Literally six years ago today (October 15, 2008) the Dow fell 773 points. That was a nearly 8% plunge. In one day!
This is just like three years ago. So far, this sell-off is nothing more than a healthy pullback from record highs that was sorely needed. This is more like 2011 than 2008.
Remember 2011? Stocks got off to a hot start to the year following a strong 2010. Sound familiar?
The market plunged in August of 2011 after Standard & Poor's downgraded the credit rating of the United States. Stocks remained volatile for the rest of the year and the sell-off wiped out all the market's gains.
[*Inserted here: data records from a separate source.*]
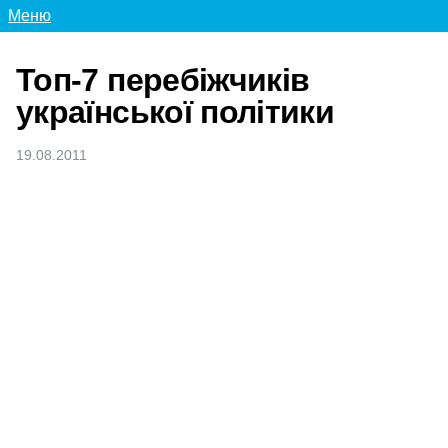
Меню
Топ-7 перебіжчиків
української політики
19.08.2011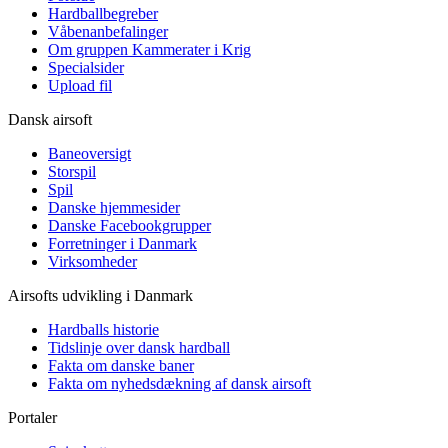
Hardballbegreber
Våbenanbefalinger
Om gruppen Kammerater i Krig
Specialsider
Upload fil
Dansk airsoft
Baneoversigt
Storspil
Spil
Danske hjemmesider
Danske Facebookgrupper
Forretninger i Danmark
Virksomheder
Airsofts udvikling i Danmark
Hardballs historie
Tidslinje over dansk hardball
Fakta om danske baner
Fakta om nyhedsdækning af dansk airsoft
Portaler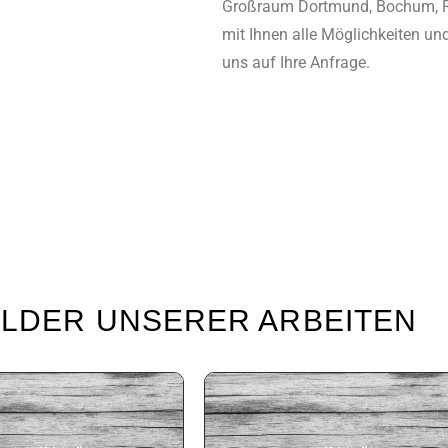
Großraum Dortmund, Bochum, R
mit Ihnen alle Möglichkeiten und
uns auf Ihre Anfrage.
)
ILDER UNSERER ARBEITEN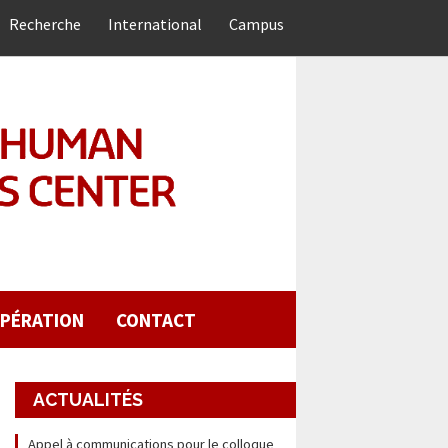
Recherche
International
Campus
PÉRATION
CONTACT
ACTUALITÉS
Appel à communications pour le colloque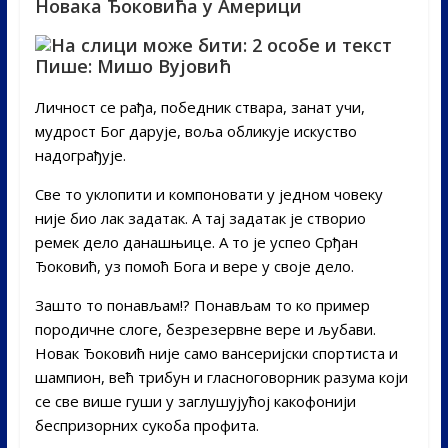
Новака Ђоковића у Америци
Пише: Мишо Вујовић
Личност се рађа, победник ствара, занат учи,
мудрост Бог дарује, воља обликује искуство
надограђује.
Све то уклопити и компоновати у једном човеку
није био лак задатак. А тај задатак је створио
ремек дело данашњице. А то је успео Срђан
Ђоковић, уз помоћ Бога и вере у своје дело.
Зашто то понављам!? Понављам то ко пример
породичне слоге, безрезервне вере и љубави.
Новак Ђоковић није само вансеријски спортиста и
шампион, већ трибун и гласноговорник разума који
се све више гуши у заглушујућој какофонији
беспризорних сукоба профита.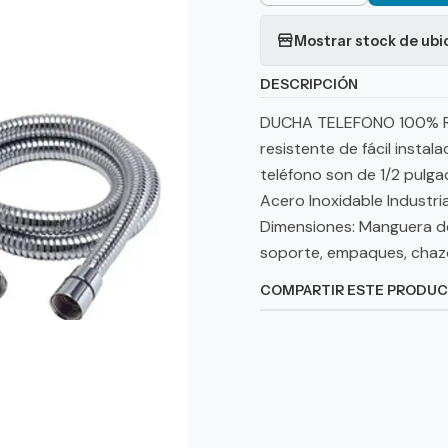
Mostrar stock de ubi
DESCRIPCIÓN
DUCHA TELEFONO 100% R
resistente de fácil instal
teléfono son de 1/2 pulga
Acero Inoxidable Industrial
Dimensiones: Manguera de
soporte, empaques, chazos
COMPARTIR ESTE PRODU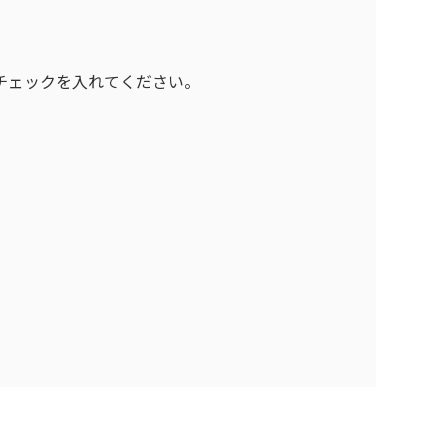
チェックを入れてください。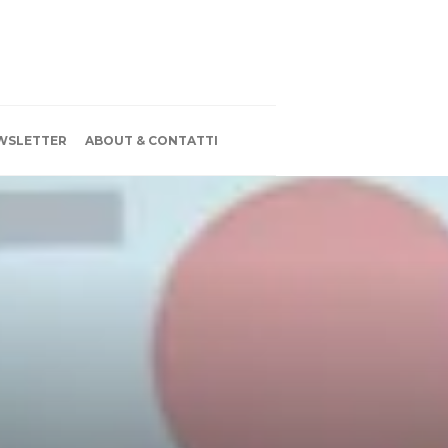
WSLETTER
ABOUT & CONTATTI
"In 2008, we had a global financial crisis that would have led to more bank failures if we didn't get the TARP bailout. In 2011, we had a real correction. We brushed it off and moved on," said John Norris, managing director of Oakworth Capital Bank. "Stocks may go down a little more. If we can finish the year slightly positive we should consider ourselves lucky."
The recent market choppiness we are experiencing is on par with 2011 as well. The VIX (VIX), one of Wall Street's favorite gauges of volatility, topped the 30 level Wednesday for the first time since ... December 2011. And to put that in context, the VIX hit a peak of just under 90 in October 2008.
The 2011 correction obviously didn't kill the bull either. Stocks bounced back in 2012 and went on to enjoy ludicrous gains last year. Just look at the chart below. It hasn't always been a Paula Abdul-esque straight up move.
Still, investors got lulled into a false sense of security last year. The market's huge gains with very little volatility duped everyone into thinking that markets would never be tumultuous again. Wrong!
So what do you now? Norris said he is not advising his clients to make any major changes to their investment strategy as a result of the market volatility. He is still favoring shares of larger companies, which have strong balance sheets and should be able to bounce back from the recent volatility.
It's really important to note that the market slide of the past month and a half has little to do with any tangible events.
Will Ebola really become a global pandemic? That's just fear talking. Is ISIS really going to change things? Investors have lived through numerous conflicts in the Middle East.
Related: Stocks should fall more. You shouldn't worry
Yes, the economic situation in Europe is troubling. But this isn't the continent's first trip to the recession rodeo.
The corrections of 2010 and 2011 were partly due to fears about Europe. So it's only natural that another (long overdue) correction has some of its roots in Germany and France as well.
Fears of a China real estate bubble and slowdown are hardly new either. Until China actually implodes or a slowdown in Europe threatens the health of the U.S. economy and corporate earnings, any comparisons to 2008 are nothing more than reckless scaremongering.
If anything, long-term investors should be happy that stocks finally have pulled back.
"This isn't the time to sell. This is when you make your shopping list and start nibbling. The stock market is the only business where people don't want to buy when things go on sale," said Jeffrey Saut, chief investment strategist for Raymond James.